Coyotes are suburban news at the moment. Over Labor Day weekend, a rabid coyote showed up on the lawns of Rye Brook. It lunged at a 14-year-old, attacked a 2-year-old, and killed and beheaded its own pup before being shot under a trampoline by the local police. Nervous homeowners faced the television cameras to voice concern for their children and their pets. “Tonight,” a newscaster reported, “one of the victims who fought off the vicious animal speaks out…”
But six months ago, a coyote made a high-profile visit to the city. It was a less macabre event, occasioning a long, weird video clip, filmed at about three in the morning, of a bunch of cops standing on the West Side Highway in Tribeca trying to catch the poor thing. It took the cops a long time. The coyote hid in the shrubs of Hudson River Park, then ran along the embankment. It looked pathetic and lost.
The coyote may have been lost, but she wasn’t, ecologically speaking, out of place. As it turns out, she was as at home in the city as she might have been anywhere else. This can sound backward.

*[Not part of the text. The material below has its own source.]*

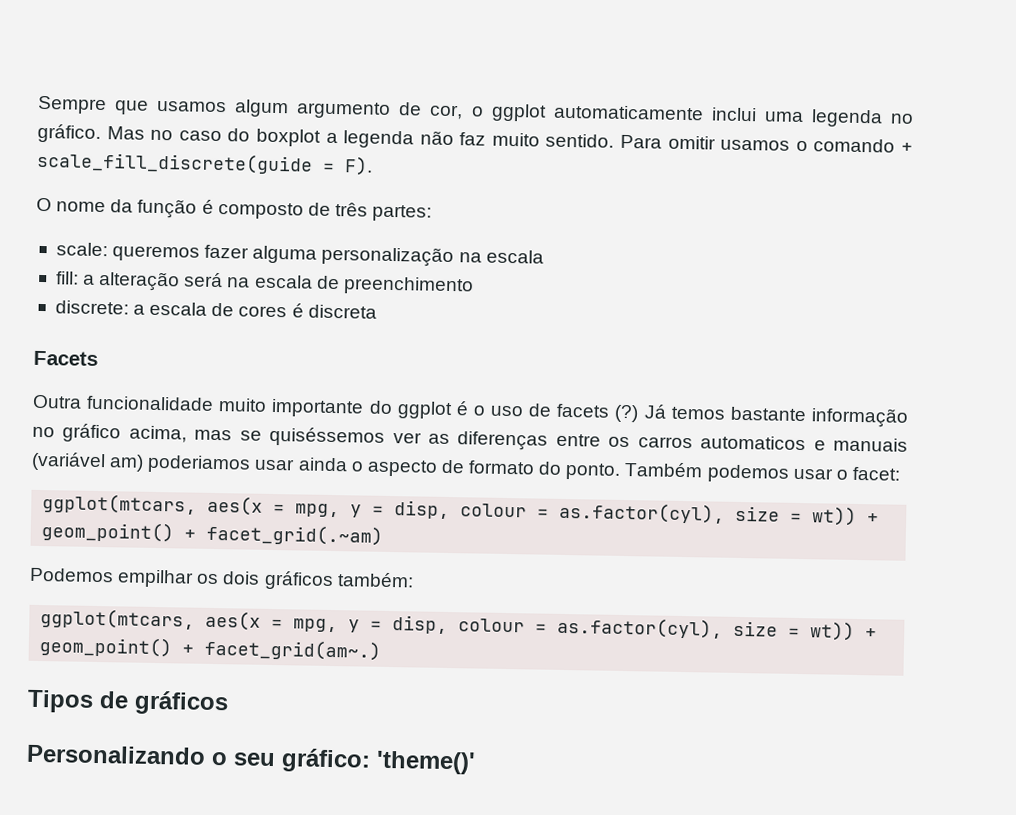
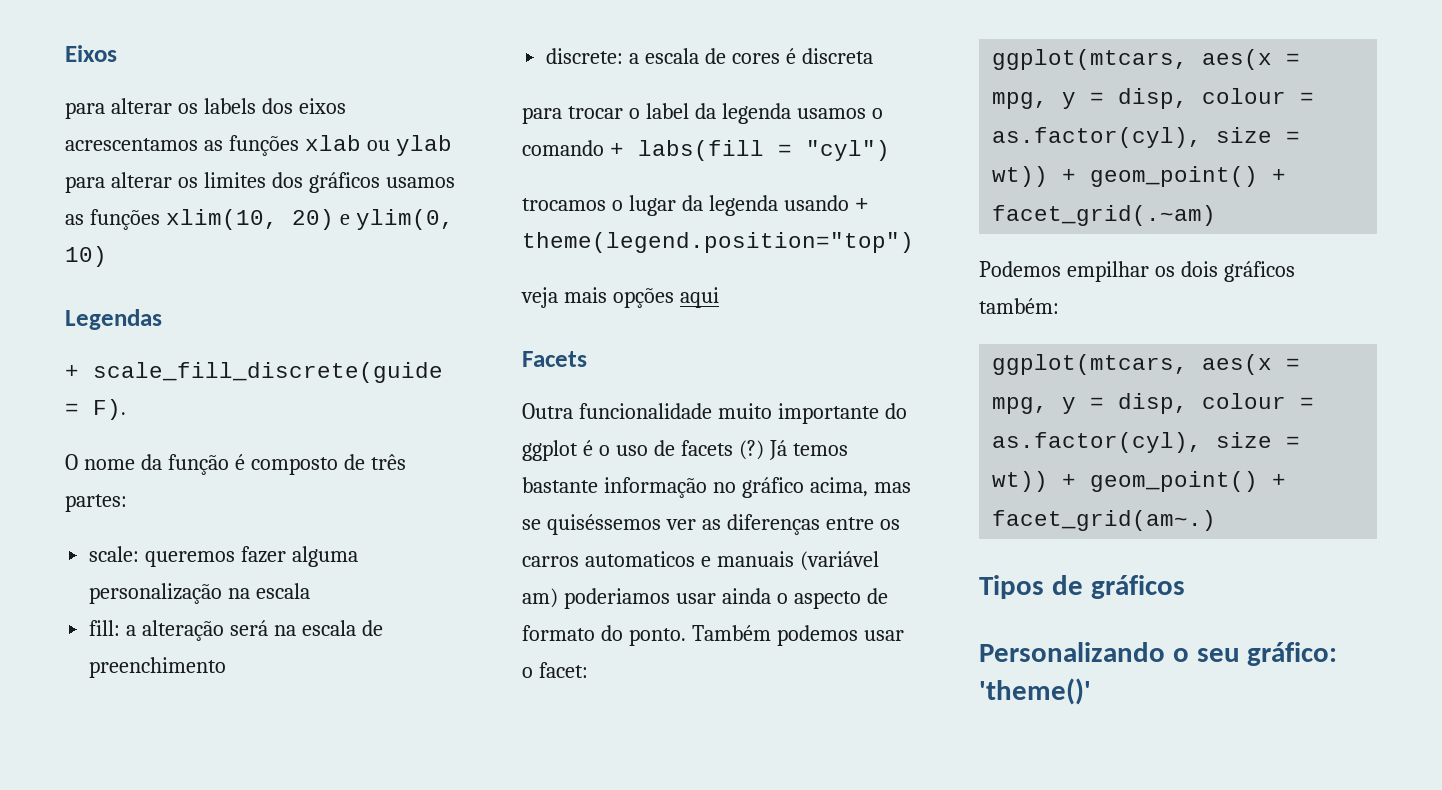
[37,95,915,128] [37,123,896,153] Sempre que usamos algum argumento de cor, o ggplot automaticamente inclui uma legenda no gráfico. Mas no caso do boxplot a legenda não faz muito sentido. Para omitir usamos o comando -> [65,45,117,62] [65,98,346,119] [65,135,452,156] [65,172,455,193] [65,209,454,230] [65,246,107,267] [65,309,162,330] Eixos // para alterar os labels dos eixos acrescentamos as funções xlab ou ylab para alterar os limites dos gráficos usamos as funções xlim(10, 20) e ylim(0, 10) // Legendas //
(377, 311) none -> [522,103,883,124] [522,140,890,161] [522,195,869,216] [522,232,914,253] [521,287,719,308] // para trocar o label da legenda usamos o comando + labs(fill = "cyl") // trocamos o lugar da legenda usando + theme(legend.position="top") // veja mais opções aqui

You would expect coyotes to be perfectly happy living in the wilderness, if not in Rye Brook then at least a few hours north on the Taconic, far beyond Westchester County. But people who study coyotes are finding that the creatures are drawn to cities, with their large woodland areas, small rodents, and lack of large predators. The New York Police and Parks commissioners are aware of this, too, and they are quietly ironing out interdepartmental coyote protocols regarding when to capture them and where they might be taken. This last concern is significant, and an open question, because not all of the coyotes that will be captured in New York City are expected to be tourists. In fact, it turns out that there is a whole mess of coyotes already living in the city—specifically, in the Bronx.
The way we currently think about nature in New York is that nature, for the most part, has skipped town. Henry Hudson pulled into New York Harbor and made possible the arrival of the Dutchman, who stood, as F. Scott Fitzgerald has it, “face to face for the last time in history with something commensurate to his capacity to wonder.” Then, over the centuries, the wonder—Fitzgerald’s “fresh, green breast”—moved off westward. Nature was paved, as New Amsterdamers logged and landfilled, and their ancestors subsequently filled with trash and sand and construction rubble the very swamps and marshlands that made New York Bay the great natural-resource-rich harbor that it was.
What we built on top of the harbor was so awesome, and its effect on the natural landscape so extensive, that we tend to forget its foundation was once a teeming metropolis of flora and fauna. Like most large cities, New York was built where river meets ocean. But the network of waterways and islands that make up our harbor—the Hudson, Bronx, Passaic, Hackensack, and Raritan rivers; the creeks, kills, narrows, and tidal straits; the bays, inlets, basins, and coves—is one of the most intricate and ecologically complex estuaries in the world. This variety of place attracted a variety of species, all living in proximity, and as a result, New York was vibrant, dense, and diverse before it even was founded. We were a natural capital first.
Then the city happened. But over the last handful of years, as the occasional charismatic megafauna has caused headlines by squatting in Central Park or nesting on Fifth Avenue, scientists and naturalists have discovered something much more fundamental: Nature is prospering in New York. Yes, the otters, minks, bears, and mountain lions have long since disappeared. But nature as a whole—the ecosystem that is the harbor—never went away. In fact—and this may seem implausible—nature is in many ways more plentiful in New York City than it is in the surrounding suburbs and rural counties. New York is again a capital of nature; we are an ecological hot spot.
How can this be possible? What does the grimy coast of Queens have over the fields and forests of Dutchess County? The answer is the same thing the city has: variety. While upstate nature may be robust and all-encompassing, it is also, from an ecological point of view, relatively barren—a small and fairly static number of species coexisting in a scenic but manicured wilderness. This is true for most of America’s wide-open spaces. “People think of the rural as this pristine, untouched place, when it’s actually highly controlled and highly engineered space,” says Nette Compton, a senior project manager at the Parks Department. “The fact is urban areas are not as well controlled. They are messy. There is diversity.”